Examine the material below. Gather every line in which the string "Management" appears.

== DATA SUPPLIED

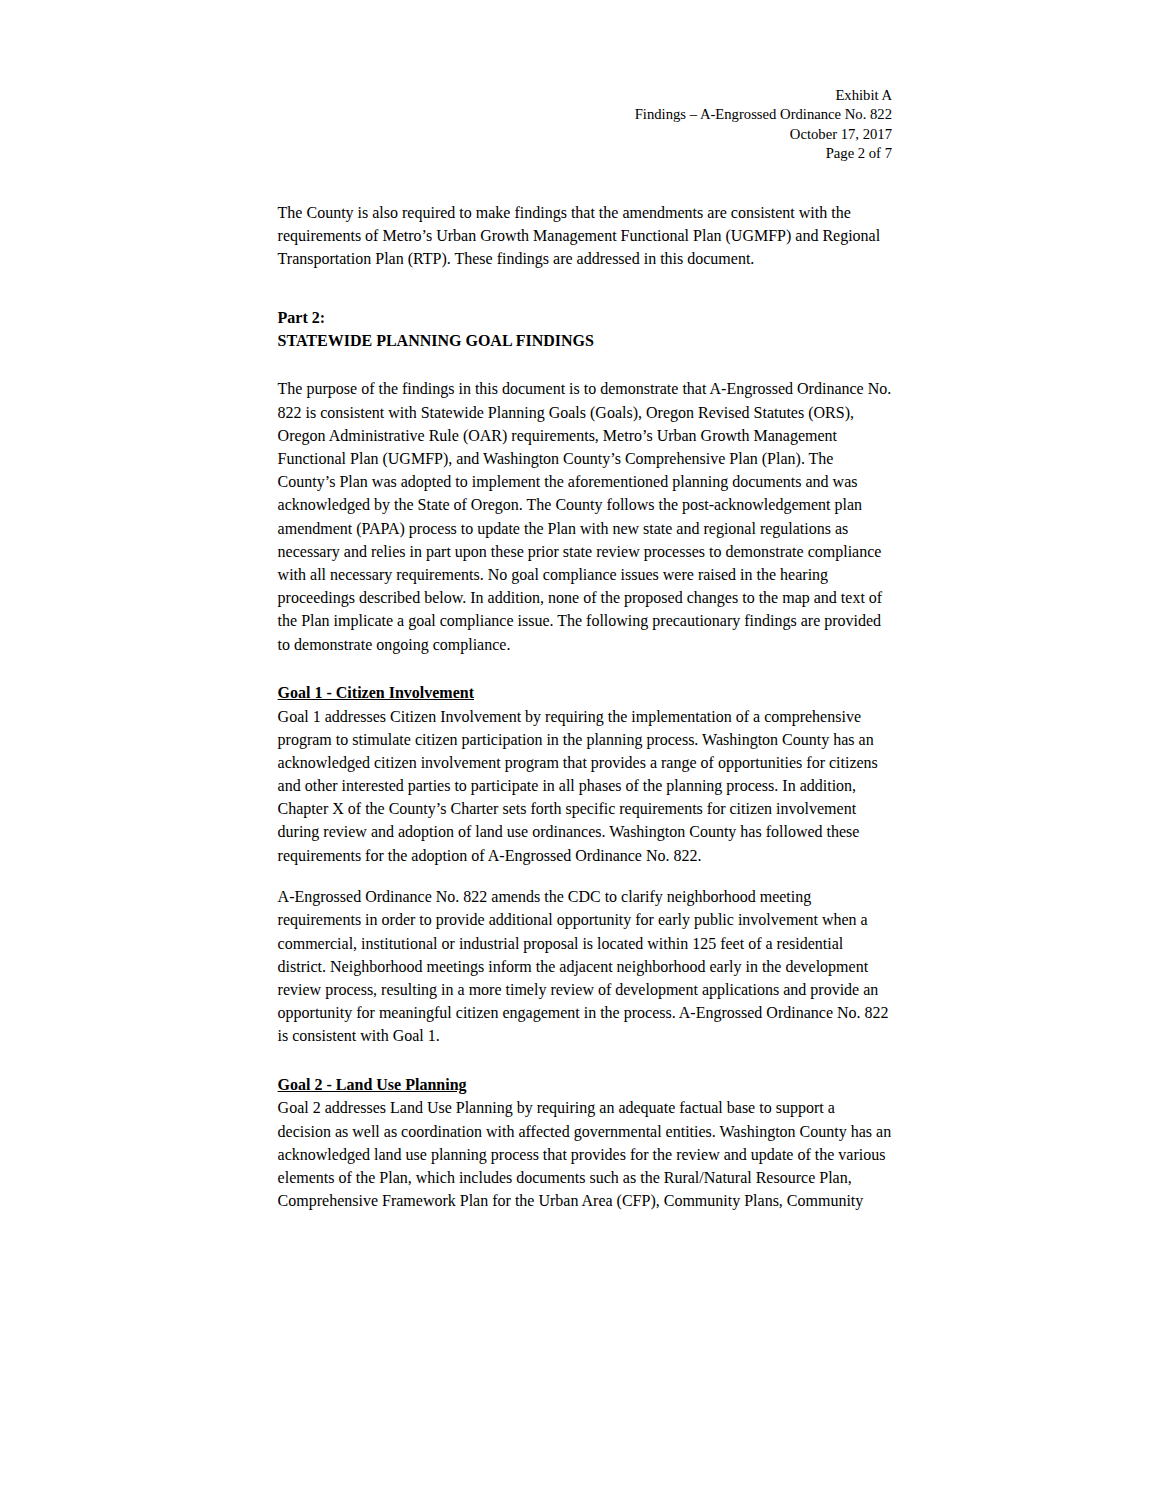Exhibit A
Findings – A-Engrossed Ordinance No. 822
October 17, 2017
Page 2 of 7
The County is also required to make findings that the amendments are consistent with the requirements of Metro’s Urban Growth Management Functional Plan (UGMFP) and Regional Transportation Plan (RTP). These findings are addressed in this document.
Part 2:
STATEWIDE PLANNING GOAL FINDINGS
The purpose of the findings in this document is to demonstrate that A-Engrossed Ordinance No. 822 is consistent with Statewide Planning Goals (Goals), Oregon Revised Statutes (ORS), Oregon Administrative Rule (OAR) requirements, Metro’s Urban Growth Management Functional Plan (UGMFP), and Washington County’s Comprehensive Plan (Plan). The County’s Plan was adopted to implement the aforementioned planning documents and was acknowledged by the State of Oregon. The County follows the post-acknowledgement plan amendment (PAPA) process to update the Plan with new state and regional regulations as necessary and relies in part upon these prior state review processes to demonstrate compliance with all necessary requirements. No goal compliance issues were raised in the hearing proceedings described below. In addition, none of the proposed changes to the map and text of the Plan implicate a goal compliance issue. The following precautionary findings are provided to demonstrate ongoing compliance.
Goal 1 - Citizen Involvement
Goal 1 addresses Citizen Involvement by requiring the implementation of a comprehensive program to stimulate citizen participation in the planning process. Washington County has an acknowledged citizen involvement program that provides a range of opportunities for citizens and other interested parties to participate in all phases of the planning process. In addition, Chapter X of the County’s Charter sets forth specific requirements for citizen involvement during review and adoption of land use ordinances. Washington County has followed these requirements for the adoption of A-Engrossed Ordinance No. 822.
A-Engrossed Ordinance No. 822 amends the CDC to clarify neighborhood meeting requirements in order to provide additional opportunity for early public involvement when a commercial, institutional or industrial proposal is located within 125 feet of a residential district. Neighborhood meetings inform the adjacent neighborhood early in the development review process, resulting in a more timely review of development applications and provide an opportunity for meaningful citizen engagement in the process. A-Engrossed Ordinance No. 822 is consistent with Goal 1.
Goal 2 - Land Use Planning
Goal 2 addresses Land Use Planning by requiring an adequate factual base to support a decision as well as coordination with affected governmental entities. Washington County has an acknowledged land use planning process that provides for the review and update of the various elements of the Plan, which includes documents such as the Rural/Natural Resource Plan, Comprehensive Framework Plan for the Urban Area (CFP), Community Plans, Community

====
== DATA SUPPLIED

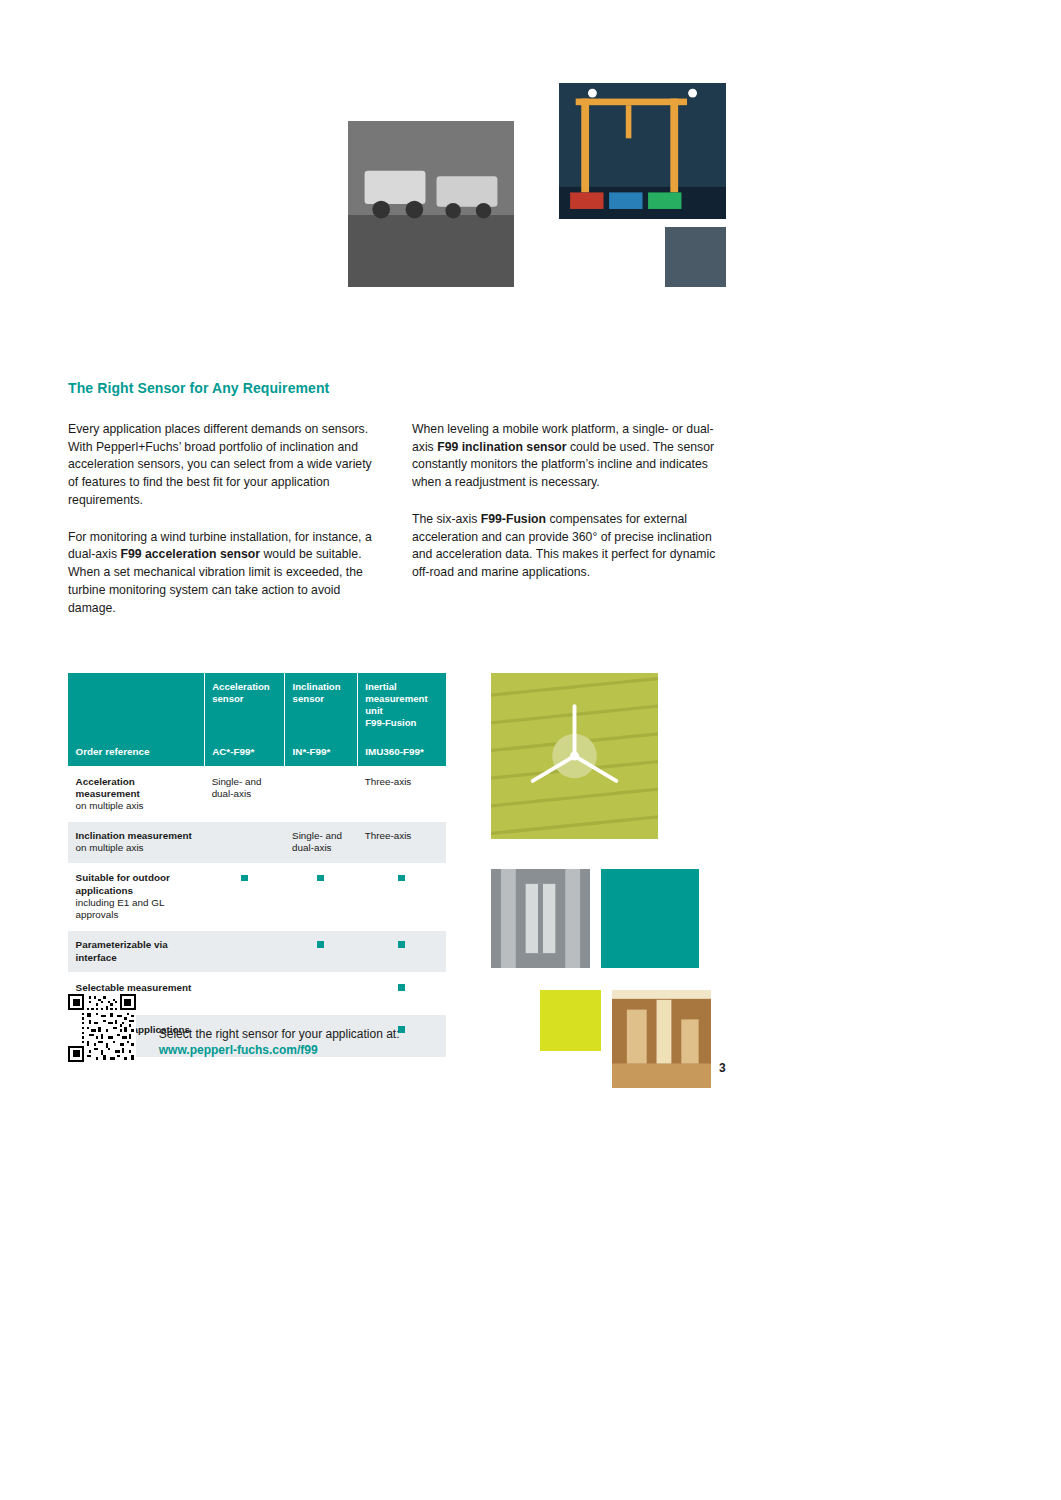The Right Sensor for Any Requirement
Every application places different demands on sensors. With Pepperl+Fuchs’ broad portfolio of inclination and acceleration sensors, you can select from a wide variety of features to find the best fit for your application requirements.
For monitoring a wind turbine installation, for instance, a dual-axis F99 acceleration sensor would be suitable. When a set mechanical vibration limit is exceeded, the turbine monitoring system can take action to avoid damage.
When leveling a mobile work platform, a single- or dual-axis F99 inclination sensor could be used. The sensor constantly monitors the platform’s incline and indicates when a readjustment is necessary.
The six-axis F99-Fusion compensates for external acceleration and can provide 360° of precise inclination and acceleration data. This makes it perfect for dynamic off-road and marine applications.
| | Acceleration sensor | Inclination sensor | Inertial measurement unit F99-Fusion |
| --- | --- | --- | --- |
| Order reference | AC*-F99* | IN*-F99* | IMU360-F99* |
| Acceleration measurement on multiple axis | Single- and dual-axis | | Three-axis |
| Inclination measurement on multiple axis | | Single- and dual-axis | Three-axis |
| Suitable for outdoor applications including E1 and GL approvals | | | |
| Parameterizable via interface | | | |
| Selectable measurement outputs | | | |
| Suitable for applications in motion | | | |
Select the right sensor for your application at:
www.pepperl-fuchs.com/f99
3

====

WRITTEN SOLUTION >>
The County is also required to make findings that the amendments are consistent with the requirements of Metro’s Urban Growth Management Functional Plan (UGMFP) and Regional Transportation Plan (RTP). These findings are addressed in this document.
The purpose of the findings in this document is to demonstrate that A-Engrossed Ordinance No. 822 is consistent with Statewide Planning Goals (Goals), Oregon Revised Statutes (ORS), Oregon Administrative Rule (OAR) requirements, Metro’s Urban Growth Management Functional Plan (UGMFP), and Washington County’s Comprehensive Plan (Plan). The County’s Plan was adopted to implement the aforementioned planning documents and was acknowledged by the State of Oregon. The County follows the post-acknowledgement plan amendment (PAPA) process to update the Plan with new state and regional regulations as necessary and relies in part upon these prior state review processes to demonstrate compliance with all necessary requirements. No goal compliance issues were raised in the hearing proceedings described below. In addition, none of the proposed changes to the map and text of the Plan implicate a goal compliance issue. The following precautionary findings are provided to demonstrate ongoing compliance.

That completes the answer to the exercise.